Exports Are Cooling, Especially to the U.S.

Month-on-month export growth dropped to its lowest level in three years last month, as January exports grew only 3.8% over January 2007.
Exports to the United States, Costa Rica’s biggest trading partner, dropped by 6%, an indication that the U.S. economic slowdown may be having a negative effect here.
The slowdown in growth makes President Oscar Arias’ goal of exporting $16 billion annually by the end of his term in May 2010 seem all but impossible.

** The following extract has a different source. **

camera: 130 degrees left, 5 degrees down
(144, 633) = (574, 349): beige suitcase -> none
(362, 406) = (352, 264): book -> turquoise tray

Last year, Costa Rica exported $9.3 billion.
Still, Emmanuel Hess, head of the Foreign Trade Promotion Office, declined to take a poke at Arias’ goal, saying it was still the government’s guiding policy.

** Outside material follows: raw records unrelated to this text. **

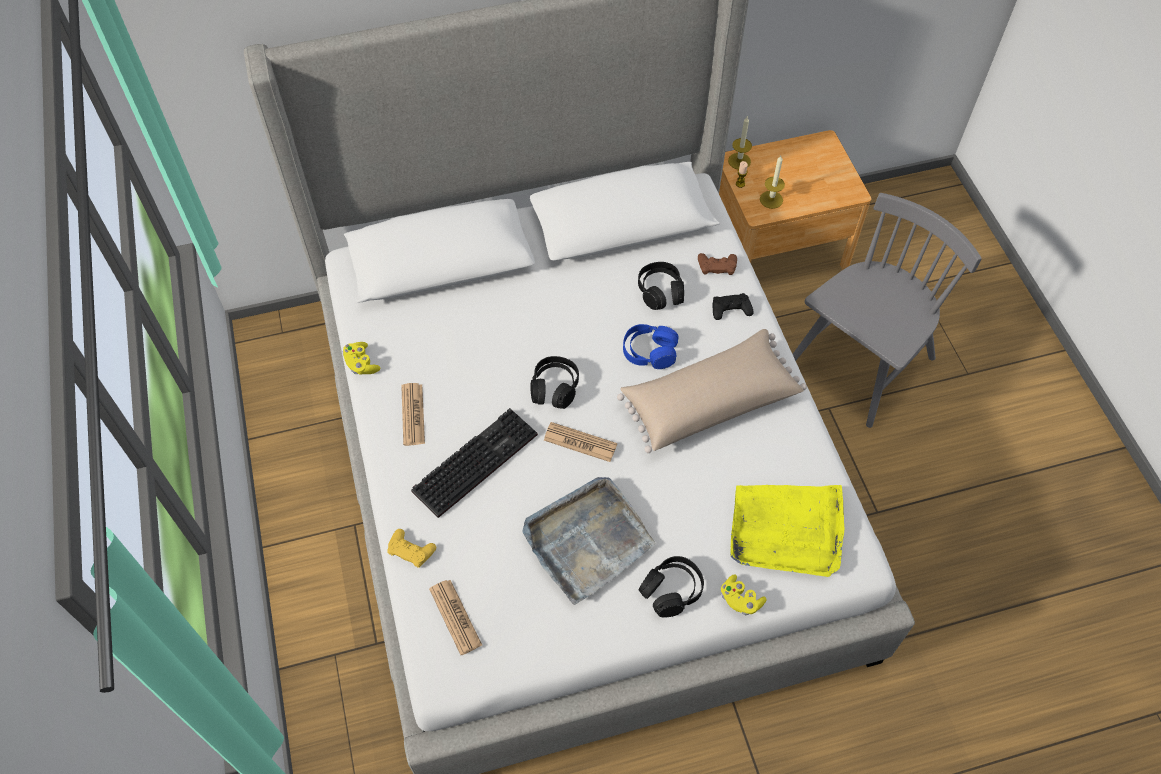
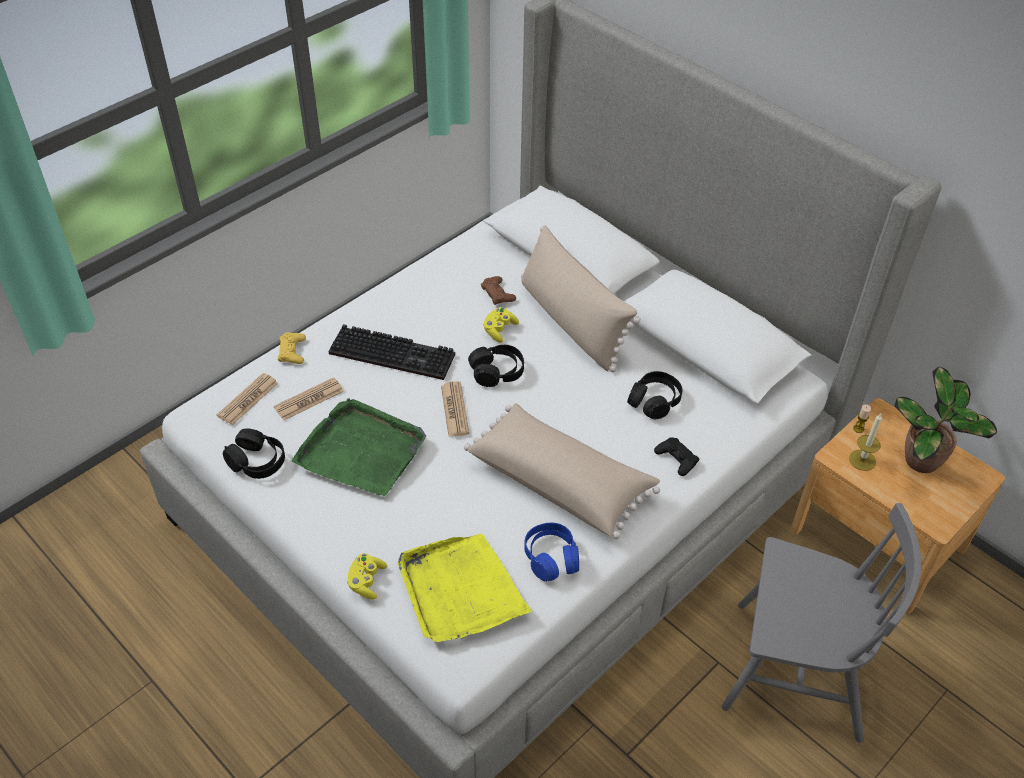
camera: 60 degrees right, 10 degrees down
(361, 364) = (438, 254): yellow game controller -> yellow game controller (499, 330)
(413, 414) = (412, 301): newspaper -> newspaper (309, 399)
(529, 302) = (572, 322): none -> beige pillow
(587, 540) = (361, 450): grey tray -> green tray
(649, 352) = (582, 419): blue headphones -> blue headphones (551, 558)
(671, 590) = (349, 528): black headphones -> black headphones (257, 461)
(717, 266) = (718, 429): brown game controller -> brown game controller (498, 293)
(739, 161) = (886, 417): candle -> none
(794, 166) = (923, 462): none -> potted plant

“We are not abandoning our intention,” said Hess, who just took over from a predecessor whose resignation coincided with slowing export growth.

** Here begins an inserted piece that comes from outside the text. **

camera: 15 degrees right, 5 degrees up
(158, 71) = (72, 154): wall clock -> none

Hess and Foreign Trade Minister Marco Vinicio Ruiz said they are proposing greater cooperation between the government bureaucracy and the private sector, but they gave few details.
They also pointed to efforts to diversify Costa Rican exports by diverting them away from the struggling U.S. economy and toward other trading partners, such as China and the Caribbean community.
“What I say is, well, if there’s weakness in a market, we redouble our efforts and look for others,” Ruiz said.
Chief culprits for the slowing growth include everything from bananas to the integrated circuits exported by Intel Costa Rica, and though some of the individual dips in the January numbers can be chalked up to cyclical fluctuations, export growth in general has recently stagnated.
Though in its first year and a half, the Arias administration was blessed with month-on-month growth of between 16% and 18%, it dipped below 15% last May and never quite recovered, delivering growth of only 14% that year.
To reach Arias’ goal of $16 billion in exports by 2010, growth needs to be a steady 16% percent.
Hess said Arias set his export goal in 2006 with the assumption that the Central American Free-Trade Agreement with the United States (CAFTA) would be implemented by now, and that sluggish export growth could be partly blamed on the unresolved CAFTA drama.
Textile exports, for example, have been dropping for some time thanks to CAFTA uncertainty, and this January were down 23.4% compared to last January, off $6.73 million (see story on Page 17).